> [INPUT]
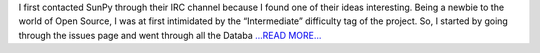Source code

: .. title: My first contact with SunPy
.. slug:
.. date: 2016-03-03 05:43:41 
.. tags: SunPy
.. author: punyaslokpattnaik
.. link: https://punyaslokpattnaik.wordpress.com/2016/03/03/my-first-contact-with-sunpy/
.. description:
.. category: gsoc2016

I first contacted SunPy through their IRC channel because I found one of their ideas interesting. Being a newbie to the world of Open Source, I was at first intimidated by the “Intermediate” difficulty tag of the project. So, I started by going through the issues page and went through all the Databa `...READ MORE... <https://punyaslokpattnaik.wordpress.com/2016/03/03/my-first-contact-with-sunpy/>`__

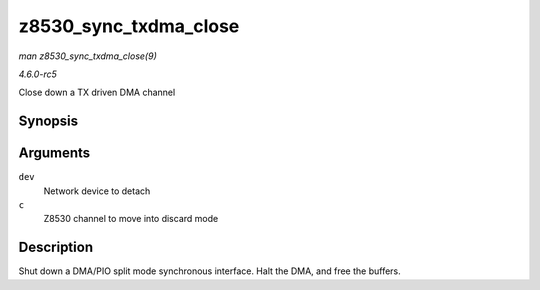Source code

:.. -*- coding: utf-8; mode: rst -*-

.. _API-z8530-sync-txdma-close:

======================
z8530_sync_txdma_close
======================

*man z8530_sync_txdma_close(9)*

*4.6.0-rc5*

Close down a TX driven DMA channel


Synopsis
========

.. c:function:: int z8530_sync_txdma_close( struct net_device * dev, struct z8530_channel * c )

Arguments
=========

``dev``
    Network device to detach

``c``
    Z8530 channel to move into discard mode


Description
===========

Shut down a DMA/PIO split mode synchronous interface. Halt the DMA, and
free the buffers.


.. ------------------------------------------------------------------------------
.. This file was automatically converted from DocBook-XML with the dbxml
.. library (https://github.com/return42/sphkerneldoc). The origin XML comes
.. from the linux kernel, refer to:
..
.. * https://github.com/torvalds/linux/tree/master/Documentation/DocBook
.. ------------------------------------------------------------------------------
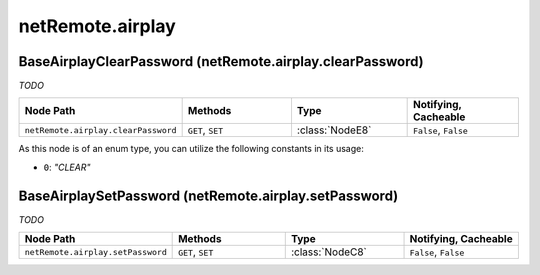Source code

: .. THIS FILE WAS GENERATED - DO NOT MODIFY
.. _net-api_netRemote_airplay:

=================
netRemote.airplay
=================


BaseAirplayClearPassword (netRemote.airplay.clearPassword)
----------------------------------------------------------

*TODO*

.. list-table::
    :header-rows: 1
    :widths: 20, 20, 20, 20

    * - Node Path
      - Methods
      - Type
      - Notifying, Cacheable
    * - ``netRemote.airplay.clearPassword``
      - ``GET``, ``SET``
      - :class:`NodeE8`
      -  ``False``, ``False``


As this node is of an enum type, you can utilize the following constants in
its usage:

- ``0``: *"CLEAR"*


.. code-block:: xml
    :linenos:
    :caption: Example: /fsapi/GET/netRemote.airplay.clearPassword?pin=1234

    <!-- TBD --!>

.. raw:: html

    <hr>


BaseAirplaySetPassword (netRemote.airplay.setPassword)
------------------------------------------------------

*TODO*

.. list-table::
    :header-rows: 1
    :widths: 20, 20, 20, 20

    * - Node Path
      - Methods
      - Type
      - Notifying, Cacheable
    * - ``netRemote.airplay.setPassword``
      - ``GET``, ``SET``
      - :class:`NodeC8`
      -  ``False``, ``False``


.. code-block:: xml
    :linenos:
    :caption: Example: /fsapi/GET/netRemote.airplay.setPassword?pin=1234

    <!-- TBD --!>

.. raw:: html

    <hr>
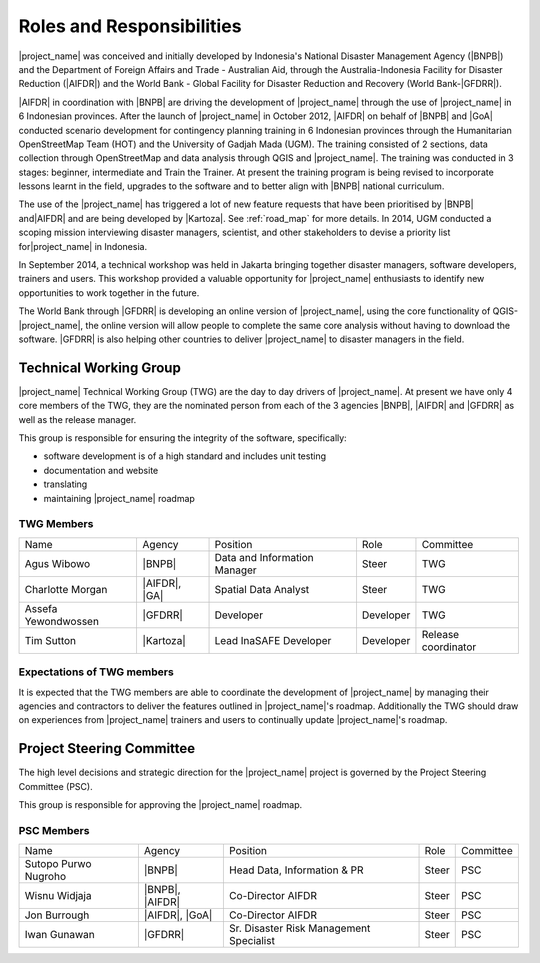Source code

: .. _roles-and-responsibilities:

Roles and Responsibilities
==========================
|project_name| was conceived and initially developed by Indonesia's National
Disaster Management Agency (|BNPB|) and the Department of Foreign Affairs and
Trade - Australian Aid, through the Australia-Indonesia Facility for Disaster
Reduction (|AIFDR|) and the World Bank - Global Facility for Disaster Reduction
and Recovery (World Bank-|GFDRR|).

|AIFDR| in coordination with |BNPB| are driving the development of
|project_name| through the use of |project_name| in 6 Indonesian provinces.
After the launch of |project_name| in October 2012, |AIFDR| on behalf of |BNPB|
and |GoA| conducted scenario development for contingency planning training in 6
Indonesian provinces through the Humanitarian OpenStreetMap Team (HOT) and the
University of Gadjah Mada (UGM). The training consisted of 2 sections, data
collection through OpenStreetMap and data analysis through QGIS and
|project_name|. The training was conducted in 3 stages: beginner, intermediate
and Train the Trainer. At present the training program is being revised to
incorporate lessons learnt in the field, upgrades to the software and to better
align with |BNPB| national curriculum.

The use of the |project_name| has triggered a lot of new feature requests that
have been prioritised by |BNPB| and|AIFDR| and are being developed by |Kartoza|.
See :ref:`road_map` for more details. In 2014, UGM conducted a scoping mission
interviewing disaster managers, scientist, and other stakeholders to devise a
priority list for|project_name| in Indonesia.

In September 2014, a technical workshop was held in Jakarta bringing together
disaster managers, software developers, trainers and users. This workshop
provided a valuable opportunity for |project_name| enthusiasts to identify new
opportunities to work together in the future.

The World Bank through |GFDRR| is developing an online version of
|project_name|, using the core functionality of QGIS-|project_name|, the
online version will allow people to complete the same core analysis without
having to download the software. |GFDRR| is also helping other countries to
deliver |project_name| to disaster managers in the field.

Technical Working Group
-----------------------

|project_name| Technical Working Group (TWG) are the day to day drivers of
|project_name|. At present we have only 4 core members of the TWG, they are the
nominated person from each of the 3 agencies |BNPB|, |AIFDR| and |GFDRR| as
well as the release manager.

This group is responsible for ensuring the integrity of the software,
specifically:

* software development is of a high standard and includes unit testing
* documentation and website
* translating
* maintaining |project_name| roadmap

TWG Members
...........

=================== ============= ============================ =========== ===================
Name                Agency        Position                     Role        Committee
------------------- ------------- ---------------------------- ----------- -------------------
Agus Wibowo         |BNPB|        Data and Information Manager Steer       TWG
Charlotte Morgan    |AIFDR|, |GA| Spatial Data Analyst         Steer       TWG
Assefa Yewondwossen |GFDRR|       Developer                    Developer   TWG
Tim Sutton          |Kartoza|     Lead InaSAFE Developer       Developer   Release coordinator
=================== ============= ============================ =========== ===================

Expectations of TWG members
............................

It is expected that the TWG members are able to coordinate the development of
|project_name| by managing their agencies and contractors to deliver the
features outlined in |project_name|'s roadmap. Additionally the TWG should draw
on experiences from |project_name| trainers and users to continually update
|project_name|'s roadmap.

Project Steering Committee
--------------------------

The high level decisions and strategic direction for the |project_name|
project is governed by the Project Steering Committee (PSC).

This group is responsible for approving the |project_name| roadmap.

PSC Members
...........

==================== ====================== ======================================== ================ ============
Name                 Agency                 Position                                 Role             Committee
-------------------- ---------------------- ---------------------------------------- ---------------- ------------
Sutopo Purwo Nugroho |BNPB|                 Head Data, Information & PR              Steer            PSC
Wisnu Widjaja        |BNPB|, |AIFDR|        Co-Director AIFDR                        Steer            PSC
Jon Burrough         |AIFDR|, |GoA|         Co-Director AIFDR                        Steer            PSC
Iwan Gunawan         |GFDRR|                Sr. Disaster Risk Management Specialist  Steer            PSC
==================== ====================== ======================================== ================ ============
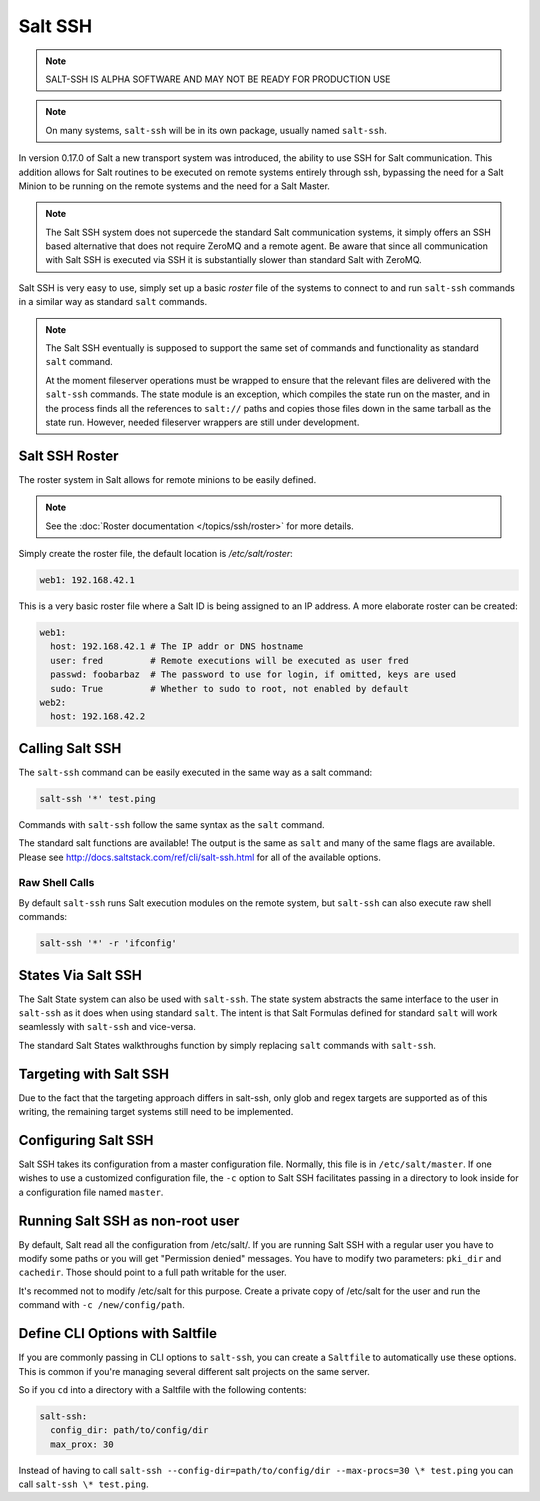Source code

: ========
Salt SSH
========

.. note::

    SALT-SSH IS ALPHA SOFTWARE AND MAY NOT BE READY FOR PRODUCTION USE

.. note::

    On many systems, ``salt-ssh`` will be in its own package, usually named
    ``salt-ssh``.

In version 0.17.0 of Salt a new transport system was introduced, the ability
to use SSH for Salt communication. This addition allows for Salt routines to
be executed on remote systems entirely through ssh, bypassing the need for
a Salt Minion to be running on the remote systems and the need for a Salt
Master.

.. note::

    The Salt SSH system does not supercede the standard Salt communication
    systems, it simply offers an SSH based alternative that does not require
    ZeroMQ and a remote agent. Be aware that since all communication with Salt SSH is
    executed via SSH it is substantially slower than standard Salt with ZeroMQ.

Salt SSH is very easy to use, simply set up a basic `roster` file of the
systems to connect to and run ``salt-ssh`` commands in a similar way as
standard ``salt`` commands.

.. note::

    The Salt SSH eventually is supposed to support the same set of commands and 
    functionality as standard ``salt`` command. 
    
    At the moment fileserver operations must be wrapped to ensure that the 
    relevant files are delivered with the ``salt-ssh`` commands. 
    The state module is an exception, which compiles the state run on the 
    master, and in the process finds all the references to ``salt://`` paths and 
    copies those files down in the same tarball as the state run. 
    However, needed fileserver wrappers are still under development.

Salt SSH Roster
===============

The roster system in Salt allows for remote minions to be easily defined.

.. note::

    See the :doc:`Roster documentation </topics/ssh/roster>` for more details.

Simply create the roster file, the default location is `/etc/salt/roster`:

.. code-block:: yaml

    web1: 192.168.42.1

This is a very basic roster file where a Salt ID is being assigned to an IP
address. A more elaborate roster can be created:

.. code-block:: yaml

    web1:
      host: 192.168.42.1 # The IP addr or DNS hostname
      user: fred         # Remote executions will be executed as user fred
      passwd: foobarbaz  # The password to use for login, if omitted, keys are used
      sudo: True         # Whether to sudo to root, not enabled by default
    web2:
      host: 192.168.42.2

Calling Salt SSH
================

The ``salt-ssh`` command can be easily executed in the same way as a salt
command:

.. code-block:: bash

    salt-ssh '*' test.ping

Commands with ``salt-ssh`` follow the same syntax as the ``salt`` command.

The standard salt functions are available! The output is the same as ``salt``
and many of the same flags are available. Please see 
http://docs.saltstack.com/ref/cli/salt-ssh.html for all of the available
options.

Raw Shell Calls
---------------

By default ``salt-ssh`` runs Salt execution modules on the remote system,
but ``salt-ssh`` can also execute raw shell commands:

.. code-block:: bash

    salt-ssh '*' -r 'ifconfig'

States Via Salt SSH
===================

The Salt State system can also be used with ``salt-ssh``. The state system
abstracts the same interface to the user in ``salt-ssh`` as it does when using
standard ``salt``. The intent is that Salt Formulas defined for standard
``salt`` will work seamlessly with ``salt-ssh`` and vice-versa.

The standard Salt States walkthroughs function by simply replacing ``salt``
commands with ``salt-ssh``.

Targeting with Salt SSH
=======================

Due to the fact that the targeting approach differs in salt-ssh, only glob
and regex targets are supported as of this writing, the remaining target
systems still need to be implemented.

Configuring Salt SSH
====================

Salt SSH takes its configuration from a master configuration file. Normally, this
file is in ``/etc/salt/master``. If one wishes to use a customized configuration file,
the ``-c`` option to Salt SSH facilitates passing in a directory to look inside for a 
configuration file named ``master``.

Running Salt SSH as non-root user
=================================

By default, Salt read all the configuration from /etc/salt/. If you are running
Salt SSH with a regular user you have to modify some paths or you will get
"Permission denied" messages. You have to modify two parameters: ``pki_dir``
and ``cachedir``. Those should point to a full path writable for the user.

It's recommed not to modify /etc/salt for this purpose. Create a private copy
of /etc/salt for the user and run the command with ``-c /new/config/path``.

Define CLI Options with Saltfile
================================

If you are commonly passing in CLI options to ``salt-ssh``, you can create
a ``Saltfile`` to automatically use these options. This is common if you're
managing several different salt projects on the same server.

So if you ``cd`` into a directory with a Saltfile with the following
contents:

.. code-block:: yaml

    salt-ssh:
      config_dir: path/to/config/dir
      max_prox: 30

Instead of having to call
``salt-ssh --config-dir=path/to/config/dir --max-procs=30 \* test.ping`` you
can call ``salt-ssh \* test.ping``.

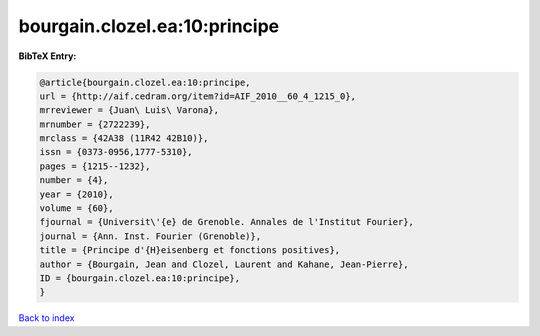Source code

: bourgain.clozel.ea:10:principe
==============================

.. :cite:t:`bourgain.clozel.ea:10:principe`

.. bibliography:: ../../All.bib

**BibTeX Entry:**

.. code-block:: bibtex

   @article{bourgain.clozel.ea:10:principe,
   url = {http://aif.cedram.org/item?id=AIF_2010__60_4_1215_0},
   mrreviewer = {Juan\ Luis\ Varona},
   mrnumber = {2722239},
   mrclass = {42A38 (11R42 42B10)},
   issn = {0373-0956,1777-5310},
   pages = {1215--1232},
   number = {4},
   year = {2010},
   volume = {60},
   fjournal = {Universit\'{e} de Grenoble. Annales de l'Institut Fourier},
   journal = {Ann. Inst. Fourier (Grenoble)},
   title = {Principe d'{H}eisenberg et fonctions positives},
   author = {Bourgain, Jean and Clozel, Laurent and Kahane, Jean-Pierre},
   ID = {bourgain.clozel.ea:10:principe},
   }

`Back to index <../index>`_
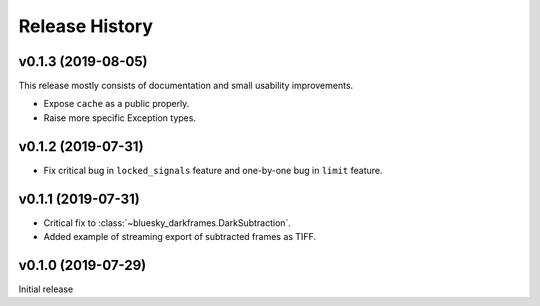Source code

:===============
Release History
===============

v0.1.3 (2019-08-05)
-------------------

This release mostly consists of documentation and small usability improvements.

* Expose ``cache`` as a public properly.
* Raise more specific Exception types.

v0.1.2 (2019-07-31)
-------------------

* Fix critical bug in ``locked_signals`` feature and one-by-one bug in
  ``limit`` feature.

v0.1.1 (2019-07-31)
-------------------

* Critical fix to :class:`~bluesky_darkframes.DarkSubtraction`.
* Added example of streaming export of subtracted frames as TIFF.

v0.1.0 (2019-07-29)
-------------------

Initial release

> [EXERCISE REQUIREMENTS] The result should be every line that contains "Committee", copied from the entries.

> [ANSWER SPACE]
Name                Agency        Position                     Role        Committee
Project Steering Committee
project is governed by the Project Steering Committee (PSC).
Name                 Agency                 Position                                 Role             Committee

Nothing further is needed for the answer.